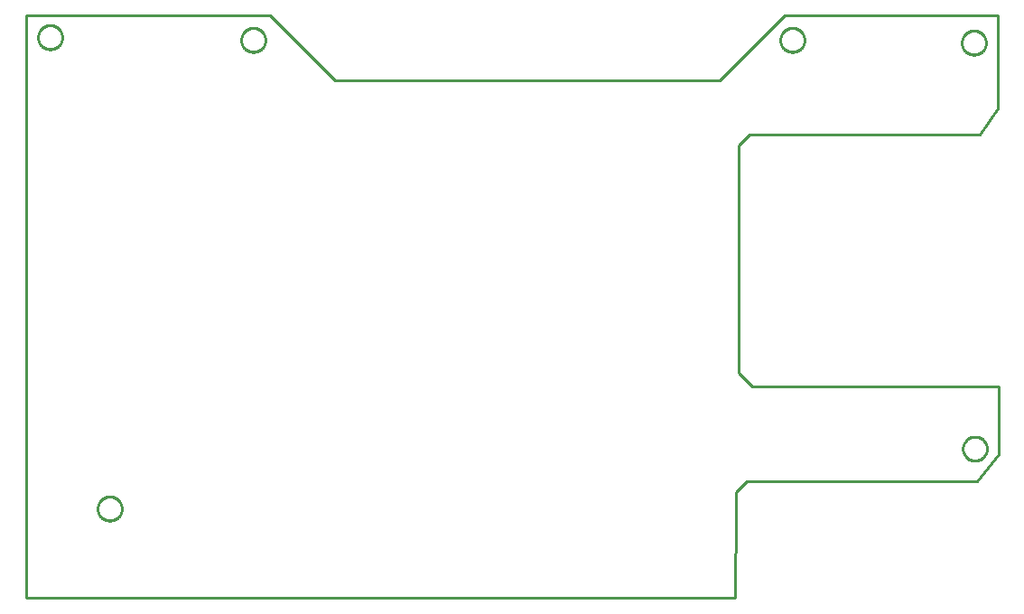
<source format=gbr>
G04 EAGLE Gerber RS-274X export*
G75*
%MOMM*%
%FSLAX34Y34*%
%LPD*%
%IN*%
%IPPOS*%
%AMOC8*
5,1,8,0,0,1.08239X$1,22.5*%
G01*
%ADD10C,0.254000*%


D10*
X0Y0D02*
X664720Y0D01*
X665480Y83820D01*
X665480Y99060D01*
X675640Y109220D01*
X891540Y109220D01*
X911860Y134620D01*
X911860Y198120D01*
X680720Y198120D01*
X668020Y210820D01*
X668020Y424180D01*
X678180Y434340D01*
X894080Y434340D01*
X911100Y458980D01*
X911100Y546000D01*
X711200Y546100D01*
X650240Y485140D01*
X289560Y485140D01*
X228700Y546000D01*
X0Y546000D01*
X0Y0D01*
X900250Y520258D02*
X900181Y519377D01*
X900042Y518504D01*
X899836Y517644D01*
X899563Y516803D01*
X899225Y515986D01*
X898823Y515199D01*
X898361Y514445D01*
X897842Y513730D01*
X897268Y513058D01*
X896642Y512433D01*
X895970Y511858D01*
X895255Y511339D01*
X894501Y510877D01*
X893714Y510476D01*
X892897Y510137D01*
X892056Y509864D01*
X891196Y509658D01*
X890323Y509519D01*
X889442Y509450D01*
X888558Y509450D01*
X887677Y509519D01*
X886804Y509658D01*
X885944Y509864D01*
X885103Y510137D01*
X884286Y510476D01*
X883499Y510877D01*
X882745Y511339D01*
X882030Y511858D01*
X881358Y512433D01*
X880733Y513058D01*
X880158Y513730D01*
X879639Y514445D01*
X879177Y515199D01*
X878776Y515986D01*
X878437Y516803D01*
X878164Y517644D01*
X877958Y518504D01*
X877819Y519377D01*
X877750Y520258D01*
X877750Y521142D01*
X877819Y522023D01*
X877958Y522896D01*
X878164Y523756D01*
X878437Y524597D01*
X878776Y525414D01*
X879177Y526201D01*
X879639Y526955D01*
X880158Y527670D01*
X880733Y528342D01*
X881358Y528968D01*
X882030Y529542D01*
X882745Y530061D01*
X883499Y530523D01*
X884286Y530925D01*
X885103Y531263D01*
X885944Y531536D01*
X886804Y531742D01*
X887677Y531881D01*
X888558Y531950D01*
X889442Y531950D01*
X890323Y531881D01*
X891196Y531742D01*
X892056Y531536D01*
X892897Y531263D01*
X893714Y530925D01*
X894501Y530523D01*
X895255Y530061D01*
X895970Y529542D01*
X896642Y528968D01*
X897268Y528342D01*
X897842Y527670D01*
X898361Y526955D01*
X898823Y526201D01*
X899225Y525414D01*
X899563Y524597D01*
X899836Y523756D01*
X900042Y522896D01*
X900181Y522023D01*
X900250Y521142D01*
X900250Y520258D01*
X901250Y139558D02*
X901181Y138677D01*
X901042Y137804D01*
X900836Y136944D01*
X900563Y136103D01*
X900225Y135286D01*
X899823Y134499D01*
X899361Y133745D01*
X898842Y133030D01*
X898268Y132358D01*
X897642Y131733D01*
X896970Y131158D01*
X896255Y130639D01*
X895501Y130177D01*
X894714Y129776D01*
X893897Y129437D01*
X893056Y129164D01*
X892196Y128958D01*
X891323Y128819D01*
X890442Y128750D01*
X889558Y128750D01*
X888677Y128819D01*
X887804Y128958D01*
X886944Y129164D01*
X886103Y129437D01*
X885286Y129776D01*
X884499Y130177D01*
X883745Y130639D01*
X883030Y131158D01*
X882358Y131733D01*
X881733Y132358D01*
X881158Y133030D01*
X880639Y133745D01*
X880177Y134499D01*
X879776Y135286D01*
X879437Y136103D01*
X879164Y136944D01*
X878958Y137804D01*
X878819Y138677D01*
X878750Y139558D01*
X878750Y140442D01*
X878819Y141323D01*
X878958Y142196D01*
X879164Y143056D01*
X879437Y143897D01*
X879776Y144714D01*
X880177Y145501D01*
X880639Y146255D01*
X881158Y146970D01*
X881733Y147642D01*
X882358Y148268D01*
X883030Y148842D01*
X883745Y149361D01*
X884499Y149823D01*
X885286Y150225D01*
X886103Y150563D01*
X886944Y150836D01*
X887804Y151042D01*
X888677Y151181D01*
X889558Y151250D01*
X890442Y151250D01*
X891323Y151181D01*
X892196Y151042D01*
X893056Y150836D01*
X893897Y150563D01*
X894714Y150225D01*
X895501Y149823D01*
X896255Y149361D01*
X896970Y148842D01*
X897642Y148268D01*
X898268Y147642D01*
X898842Y146970D01*
X899361Y146255D01*
X899823Y145501D01*
X900225Y144714D01*
X900563Y143897D01*
X900836Y143056D01*
X901042Y142196D01*
X901181Y141323D01*
X901250Y140442D01*
X901250Y139558D01*
X730070Y522798D02*
X730001Y521917D01*
X729862Y521044D01*
X729656Y520184D01*
X729383Y519343D01*
X729045Y518526D01*
X728643Y517739D01*
X728181Y516985D01*
X727662Y516270D01*
X727088Y515598D01*
X726462Y514973D01*
X725790Y514398D01*
X725075Y513879D01*
X724321Y513417D01*
X723534Y513016D01*
X722717Y512677D01*
X721876Y512404D01*
X721016Y512198D01*
X720143Y512059D01*
X719262Y511990D01*
X718378Y511990D01*
X717497Y512059D01*
X716624Y512198D01*
X715764Y512404D01*
X714923Y512677D01*
X714106Y513016D01*
X713319Y513417D01*
X712565Y513879D01*
X711850Y514398D01*
X711178Y514973D01*
X710553Y515598D01*
X709978Y516270D01*
X709459Y516985D01*
X708997Y517739D01*
X708596Y518526D01*
X708257Y519343D01*
X707984Y520184D01*
X707778Y521044D01*
X707639Y521917D01*
X707570Y522798D01*
X707570Y523682D01*
X707639Y524563D01*
X707778Y525436D01*
X707984Y526296D01*
X708257Y527137D01*
X708596Y527954D01*
X708997Y528741D01*
X709459Y529495D01*
X709978Y530210D01*
X710553Y530882D01*
X711178Y531508D01*
X711850Y532082D01*
X712565Y532601D01*
X713319Y533063D01*
X714106Y533465D01*
X714923Y533803D01*
X715764Y534076D01*
X716624Y534282D01*
X717497Y534421D01*
X718378Y534490D01*
X719262Y534490D01*
X720143Y534421D01*
X721016Y534282D01*
X721876Y534076D01*
X722717Y533803D01*
X723534Y533465D01*
X724321Y533063D01*
X725075Y532601D01*
X725790Y532082D01*
X726462Y531508D01*
X727088Y530882D01*
X727662Y530210D01*
X728181Y529495D01*
X728643Y528741D01*
X729045Y527954D01*
X729383Y527137D01*
X729656Y526296D01*
X729862Y525436D01*
X730001Y524563D01*
X730070Y523682D01*
X730070Y522798D01*
X224610Y522798D02*
X224541Y521917D01*
X224402Y521044D01*
X224196Y520184D01*
X223923Y519343D01*
X223585Y518526D01*
X223183Y517739D01*
X222721Y516985D01*
X222202Y516270D01*
X221628Y515598D01*
X221002Y514973D01*
X220330Y514398D01*
X219615Y513879D01*
X218861Y513417D01*
X218074Y513016D01*
X217257Y512677D01*
X216416Y512404D01*
X215556Y512198D01*
X214683Y512059D01*
X213802Y511990D01*
X212918Y511990D01*
X212037Y512059D01*
X211164Y512198D01*
X210304Y512404D01*
X209463Y512677D01*
X208646Y513016D01*
X207859Y513417D01*
X207105Y513879D01*
X206390Y514398D01*
X205718Y514973D01*
X205093Y515598D01*
X204518Y516270D01*
X203999Y516985D01*
X203537Y517739D01*
X203136Y518526D01*
X202797Y519343D01*
X202524Y520184D01*
X202318Y521044D01*
X202179Y521917D01*
X202110Y522798D01*
X202110Y523682D01*
X202179Y524563D01*
X202318Y525436D01*
X202524Y526296D01*
X202797Y527137D01*
X203136Y527954D01*
X203537Y528741D01*
X203999Y529495D01*
X204518Y530210D01*
X205093Y530882D01*
X205718Y531508D01*
X206390Y532082D01*
X207105Y532601D01*
X207859Y533063D01*
X208646Y533465D01*
X209463Y533803D01*
X210304Y534076D01*
X211164Y534282D01*
X212037Y534421D01*
X212918Y534490D01*
X213802Y534490D01*
X214683Y534421D01*
X215556Y534282D01*
X216416Y534076D01*
X217257Y533803D01*
X218074Y533465D01*
X218861Y533063D01*
X219615Y532601D01*
X220330Y532082D01*
X221002Y531508D01*
X221628Y530882D01*
X222202Y530210D01*
X222721Y529495D01*
X223183Y528741D01*
X223585Y527954D01*
X223923Y527137D01*
X224196Y526296D01*
X224402Y525436D01*
X224541Y524563D01*
X224610Y523682D01*
X224610Y522798D01*
X34110Y525338D02*
X34041Y524457D01*
X33902Y523584D01*
X33696Y522724D01*
X33423Y521883D01*
X33085Y521066D01*
X32683Y520279D01*
X32221Y519525D01*
X31702Y518810D01*
X31128Y518138D01*
X30502Y517513D01*
X29830Y516938D01*
X29115Y516419D01*
X28361Y515957D01*
X27574Y515556D01*
X26757Y515217D01*
X25916Y514944D01*
X25056Y514738D01*
X24183Y514599D01*
X23302Y514530D01*
X22418Y514530D01*
X21537Y514599D01*
X20664Y514738D01*
X19804Y514944D01*
X18963Y515217D01*
X18146Y515556D01*
X17359Y515957D01*
X16605Y516419D01*
X15890Y516938D01*
X15218Y517513D01*
X14593Y518138D01*
X14018Y518810D01*
X13499Y519525D01*
X13037Y520279D01*
X12636Y521066D01*
X12297Y521883D01*
X12024Y522724D01*
X11818Y523584D01*
X11679Y524457D01*
X11610Y525338D01*
X11610Y526222D01*
X11679Y527103D01*
X11818Y527976D01*
X12024Y528836D01*
X12297Y529677D01*
X12636Y530494D01*
X13037Y531281D01*
X13499Y532035D01*
X14018Y532750D01*
X14593Y533422D01*
X15218Y534048D01*
X15890Y534622D01*
X16605Y535141D01*
X17359Y535603D01*
X18146Y536005D01*
X18963Y536343D01*
X19804Y536616D01*
X20664Y536822D01*
X21537Y536961D01*
X22418Y537030D01*
X23302Y537030D01*
X24183Y536961D01*
X25056Y536822D01*
X25916Y536616D01*
X26757Y536343D01*
X27574Y536005D01*
X28361Y535603D01*
X29115Y535141D01*
X29830Y534622D01*
X30502Y534048D01*
X31128Y533422D01*
X31702Y532750D01*
X32221Y532035D01*
X32683Y531281D01*
X33085Y530494D01*
X33423Y529677D01*
X33696Y528836D01*
X33902Y527976D01*
X34041Y527103D01*
X34110Y526222D01*
X34110Y525338D01*
X89990Y83378D02*
X89921Y82497D01*
X89782Y81624D01*
X89576Y80764D01*
X89303Y79923D01*
X88965Y79106D01*
X88563Y78319D01*
X88101Y77565D01*
X87582Y76850D01*
X87008Y76178D01*
X86382Y75553D01*
X85710Y74978D01*
X84995Y74459D01*
X84241Y73997D01*
X83454Y73596D01*
X82637Y73257D01*
X81796Y72984D01*
X80936Y72778D01*
X80063Y72639D01*
X79182Y72570D01*
X78298Y72570D01*
X77417Y72639D01*
X76544Y72778D01*
X75684Y72984D01*
X74843Y73257D01*
X74026Y73596D01*
X73239Y73997D01*
X72485Y74459D01*
X71770Y74978D01*
X71098Y75553D01*
X70473Y76178D01*
X69898Y76850D01*
X69379Y77565D01*
X68917Y78319D01*
X68516Y79106D01*
X68177Y79923D01*
X67904Y80764D01*
X67698Y81624D01*
X67559Y82497D01*
X67490Y83378D01*
X67490Y84262D01*
X67559Y85143D01*
X67698Y86016D01*
X67904Y86876D01*
X68177Y87717D01*
X68516Y88534D01*
X68917Y89321D01*
X69379Y90075D01*
X69898Y90790D01*
X70473Y91462D01*
X71098Y92088D01*
X71770Y92662D01*
X72485Y93181D01*
X73239Y93643D01*
X74026Y94045D01*
X74843Y94383D01*
X75684Y94656D01*
X76544Y94862D01*
X77417Y95001D01*
X78298Y95070D01*
X79182Y95070D01*
X80063Y95001D01*
X80936Y94862D01*
X81796Y94656D01*
X82637Y94383D01*
X83454Y94045D01*
X84241Y93643D01*
X84995Y93181D01*
X85710Y92662D01*
X86382Y92088D01*
X87008Y91462D01*
X87582Y90790D01*
X88101Y90075D01*
X88563Y89321D01*
X88965Y88534D01*
X89303Y87717D01*
X89576Y86876D01*
X89782Y86016D01*
X89921Y85143D01*
X89990Y84262D01*
X89990Y83378D01*
M02*

</source>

* Exercise requirements *
Write out only the lines that run from the line containing "X224196Y520184D01*" through the line containing "X32683Y520279D01*", both included, exactly as they appear above.

* Answer to this exercise *
X224196Y520184D01*
X223923Y519343D01*
X223585Y518526D01*
X223183Y517739D01*
X222721Y516985D01*
X222202Y516270D01*
X221628Y515598D01*
X221002Y514973D01*
X220330Y514398D01*
X219615Y513879D01*
X218861Y513417D01*
X218074Y513016D01*
X217257Y512677D01*
X216416Y512404D01*
X215556Y512198D01*
X214683Y512059D01*
X213802Y511990D01*
X212918Y511990D01*
X212037Y512059D01*
X211164Y512198D01*
X210304Y512404D01*
X209463Y512677D01*
X208646Y513016D01*
X207859Y513417D01*
X207105Y513879D01*
X206390Y514398D01*
X205718Y514973D01*
X205093Y515598D01*
X204518Y516270D01*
X203999Y516985D01*
X203537Y517739D01*
X203136Y518526D01*
X202797Y519343D01*
X202524Y520184D01*
X202318Y521044D01*
X202179Y521917D01*
X202110Y522798D01*
X202110Y523682D01*
X202179Y524563D01*
X202318Y525436D01*
X202524Y526296D01*
X202797Y527137D01*
X203136Y527954D01*
X203537Y528741D01*
X203999Y529495D01*
X204518Y530210D01*
X205093Y530882D01*
X205718Y531508D01*
X206390Y532082D01*
X207105Y532601D01*
X207859Y533063D01*
X208646Y533465D01*
X209463Y533803D01*
X210304Y534076D01*
X211164Y534282D01*
X212037Y534421D01*
X212918Y534490D01*
X213802Y534490D01*
X214683Y534421D01*
X215556Y534282D01*
X216416Y534076D01*
X217257Y533803D01*
X218074Y533465D01*
X218861Y533063D01*
X219615Y532601D01*
X220330Y532082D01*
X221002Y531508D01*
X221628Y530882D01*
X222202Y530210D01*
X222721Y529495D01*
X223183Y528741D01*
X223585Y527954D01*
X223923Y527137D01*
X224196Y526296D01*
X224402Y525436D01*
X224541Y524563D01*
X224610Y523682D01*
X224610Y522798D01*
X34110Y525338D02*
X34041Y524457D01*
X33902Y523584D01*
X33696Y522724D01*
X33423Y521883D01*
X33085Y521066D01*
X32683Y520279D01*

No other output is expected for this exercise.